[Exercise goal]: If a line in the listing carries the word "dash", return a copy of that line.

[Supplied records]:
○ ○ ○ ○

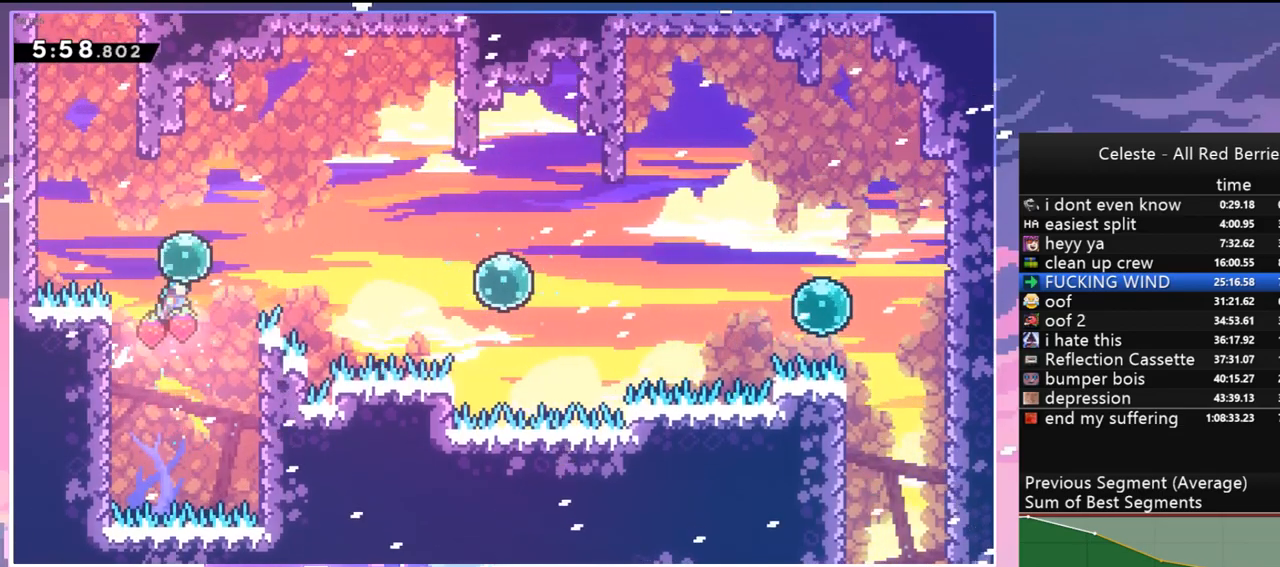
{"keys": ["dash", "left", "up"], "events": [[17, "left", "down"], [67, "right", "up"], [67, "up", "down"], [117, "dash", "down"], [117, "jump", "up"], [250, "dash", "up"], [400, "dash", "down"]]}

○ ○ ○ ○

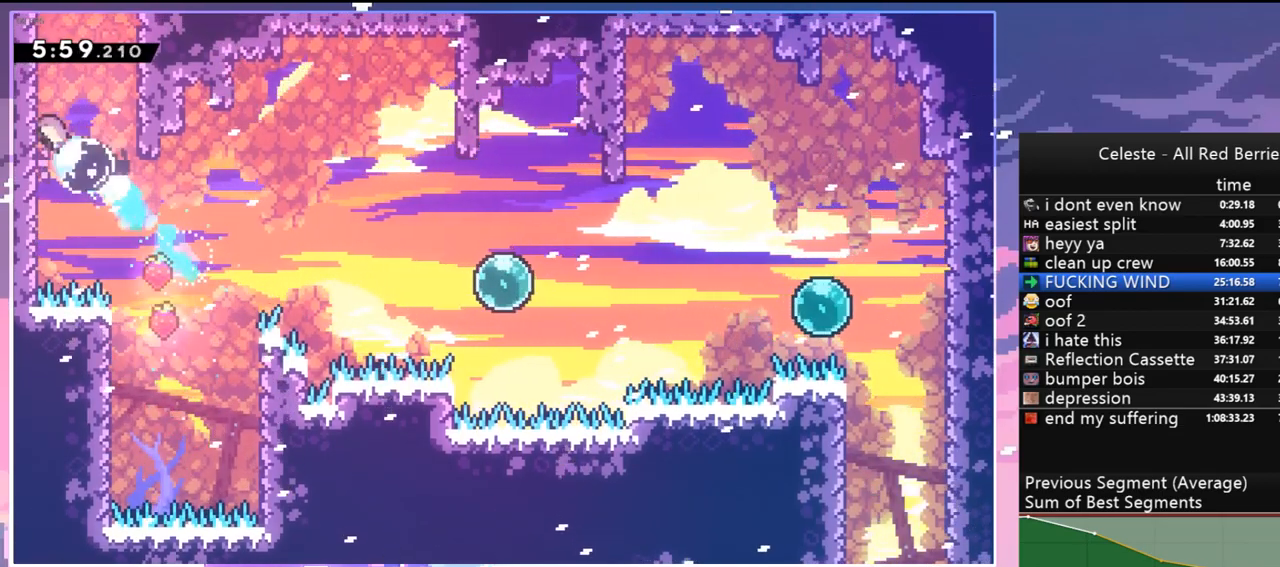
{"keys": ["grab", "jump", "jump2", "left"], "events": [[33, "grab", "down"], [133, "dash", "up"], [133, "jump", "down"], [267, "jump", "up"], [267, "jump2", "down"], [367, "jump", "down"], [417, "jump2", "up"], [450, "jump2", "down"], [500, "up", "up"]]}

○ ○ ○ ○

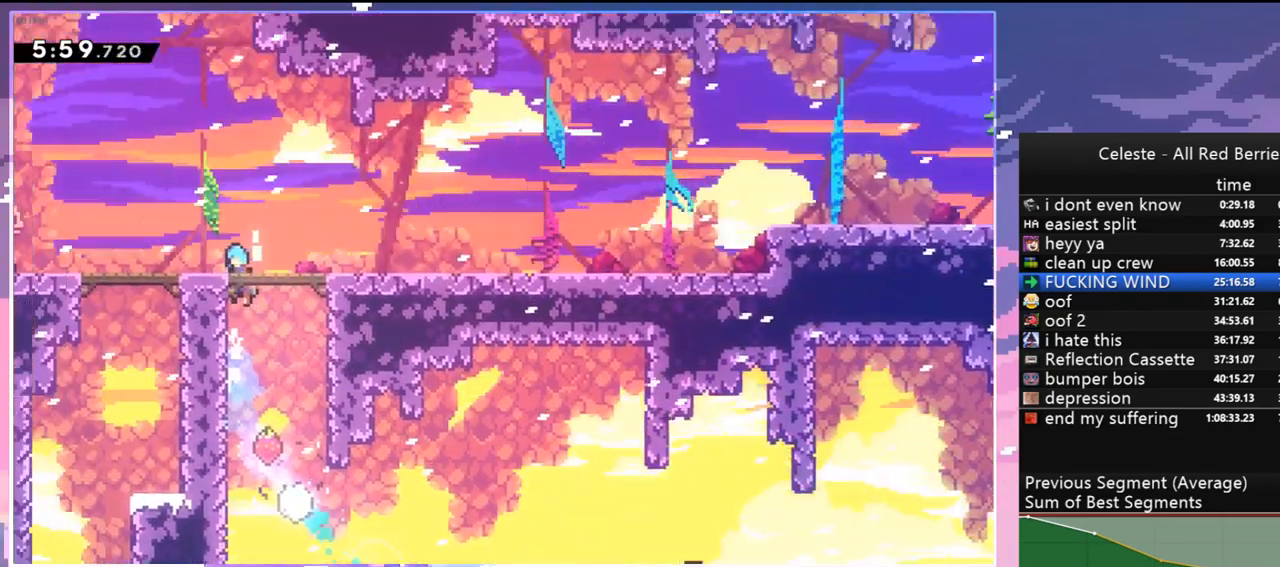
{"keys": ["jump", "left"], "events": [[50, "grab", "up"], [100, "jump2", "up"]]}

○ ○ ○ ○

[Answer to this exercise]:
{"keys": ["dash", "left", "up"], "events": [[17, "left", "down"], [67, "right", "up"], [67, "up", "down"], [117, "dash", "down"], [117, "jump", "up"], [250, "dash", "up"], [400, "dash", "down"]]}
{"keys": ["grab", "jump", "jump2", "left"], "events": [[33, "grab", "down"], [133, "dash", "up"], [133, "jump", "down"], [267, "jump", "up"], [267, "jump2", "down"], [367, "jump", "down"], [417, "jump2", "up"], [450, "jump2", "down"], [500, "up", "up"]]}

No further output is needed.